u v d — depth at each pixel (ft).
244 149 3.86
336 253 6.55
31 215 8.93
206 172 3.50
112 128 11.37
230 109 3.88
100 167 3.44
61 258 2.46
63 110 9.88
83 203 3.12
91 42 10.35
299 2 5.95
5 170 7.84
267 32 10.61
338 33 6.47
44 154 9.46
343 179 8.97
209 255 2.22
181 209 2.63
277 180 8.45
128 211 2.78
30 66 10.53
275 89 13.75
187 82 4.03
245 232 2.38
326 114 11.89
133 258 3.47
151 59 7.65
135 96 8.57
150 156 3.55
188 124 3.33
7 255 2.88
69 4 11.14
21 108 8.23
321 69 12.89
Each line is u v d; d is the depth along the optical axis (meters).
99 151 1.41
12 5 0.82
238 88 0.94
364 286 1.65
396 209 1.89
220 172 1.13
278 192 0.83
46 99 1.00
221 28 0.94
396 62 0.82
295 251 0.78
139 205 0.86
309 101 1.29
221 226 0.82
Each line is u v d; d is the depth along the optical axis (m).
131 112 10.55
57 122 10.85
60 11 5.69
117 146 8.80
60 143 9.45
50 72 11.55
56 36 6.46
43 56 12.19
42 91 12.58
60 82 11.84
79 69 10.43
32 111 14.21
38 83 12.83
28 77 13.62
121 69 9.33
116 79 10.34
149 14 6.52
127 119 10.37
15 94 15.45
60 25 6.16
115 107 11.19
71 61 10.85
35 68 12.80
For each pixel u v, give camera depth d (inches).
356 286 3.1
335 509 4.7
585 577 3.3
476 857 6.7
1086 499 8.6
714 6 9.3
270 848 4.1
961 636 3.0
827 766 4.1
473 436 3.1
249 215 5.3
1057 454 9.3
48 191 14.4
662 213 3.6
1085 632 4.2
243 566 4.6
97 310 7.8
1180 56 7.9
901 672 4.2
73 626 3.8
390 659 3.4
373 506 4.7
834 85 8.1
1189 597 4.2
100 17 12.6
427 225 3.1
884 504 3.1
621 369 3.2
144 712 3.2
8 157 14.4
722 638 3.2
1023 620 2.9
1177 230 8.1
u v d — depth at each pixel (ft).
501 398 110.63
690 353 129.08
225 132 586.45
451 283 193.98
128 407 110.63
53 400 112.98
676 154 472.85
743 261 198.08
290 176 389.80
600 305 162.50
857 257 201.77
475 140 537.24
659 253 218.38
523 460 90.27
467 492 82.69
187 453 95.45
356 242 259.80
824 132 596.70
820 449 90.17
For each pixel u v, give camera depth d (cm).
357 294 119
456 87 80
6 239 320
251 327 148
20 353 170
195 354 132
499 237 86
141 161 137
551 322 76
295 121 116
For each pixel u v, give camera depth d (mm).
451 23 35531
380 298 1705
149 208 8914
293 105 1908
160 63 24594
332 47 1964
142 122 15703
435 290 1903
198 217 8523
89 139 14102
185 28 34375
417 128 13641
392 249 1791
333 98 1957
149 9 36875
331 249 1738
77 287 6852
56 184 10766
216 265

+-------+

Your assignment :: The full set of records above must be retyped exactly.

Solved problem ::
u v d — depth at each pixel (ft).
244 149 3.86
336 253 6.55
31 215 8.93
206 172 3.50
112 128 11.37
230 109 3.88
100 167 3.44
61 258 2.46
63 110 9.88
83 203 3.12
91 42 10.35
299 2 5.95
5 170 7.84
267 32 10.61
338 33 6.47
44 154 9.46
343 179 8.97
209 255 2.22
181 209 2.63
277 180 8.45
128 211 2.78
30 66 10.53
275 89 13.75
187 82 4.03
245 232 2.38
326 114 11.89
133 258 3.47
151 59 7.65
135 96 8.57
150 156 3.55
188 124 3.33
7 255 2.88
69 4 11.14
21 108 8.23
321 69 12.89
Each line is u v d; d is the depth along the optical axis (meters).
99 151 1.41
12 5 0.82
238 88 0.94
364 286 1.65
396 209 1.89
220 172 1.13
278 192 0.83
46 99 1.00
221 28 0.94
396 62 0.82
295 251 0.78
139 205 0.86
309 101 1.29
221 226 0.82
Each line is u v d; d is the depth along the optical axis (m).
131 112 10.55
57 122 10.85
60 11 5.69
117 146 8.80
60 143 9.45
50 72 11.55
56 36 6.46
43 56 12.19
42 91 12.58
60 82 11.84
79 69 10.43
32 111 14.21
38 83 12.83
28 77 13.62
121 69 9.33
116 79 10.34
149 14 6.52
127 119 10.37
15 94 15.45
60 25 6.16
115 107 11.19
71 61 10.85
35 68 12.80
For each pixel u v, give camera depth d (inches).
356 286 3.1
335 509 4.7
585 577 3.3
476 857 6.7
1086 499 8.6
714 6 9.3
270 848 4.1
961 636 3.0
827 766 4.1
473 436 3.1
249 215 5.3
1057 454 9.3
48 191 14.4
662 213 3.6
1085 632 4.2
243 566 4.6
97 310 7.8
1180 56 7.9
901 672 4.2
73 626 3.8
390 659 3.4
373 506 4.7
834 85 8.1
1189 597 4.2
100 17 12.6
427 225 3.1
884 504 3.1
621 369 3.2
144 712 3.2
8 157 14.4
722 638 3.2
1023 620 2.9
1177 230 8.1
u v d — depth at each pixel (ft).
501 398 110.63
690 353 129.08
225 132 586.45
451 283 193.98
128 407 110.63
53 400 112.98
676 154 472.85
743 261 198.08
290 176 389.80
600 305 162.50
857 257 201.77
475 140 537.24
659 253 218.38
523 460 90.27
467 492 82.69
187 453 95.45
356 242 259.80
824 132 596.70
820 449 90.17
For each pixel u v, give camera depth d (cm).
357 294 119
456 87 80
6 239 320
251 327 148
20 353 170
195 354 132
499 237 86
141 161 137
551 322 76
295 121 116
For each pixel u v, give camera depth d (mm).
451 23 35531
380 298 1705
149 208 8914
293 105 1908
160 63 24594
332 47 1964
142 122 15703
435 290 1903
198 217 8523
89 139 14102
185 28 34375
417 128 13641
392 249 1791
333 98 1957
149 9 36875
331 249 1738
77 287 6852
56 184 10766
216 265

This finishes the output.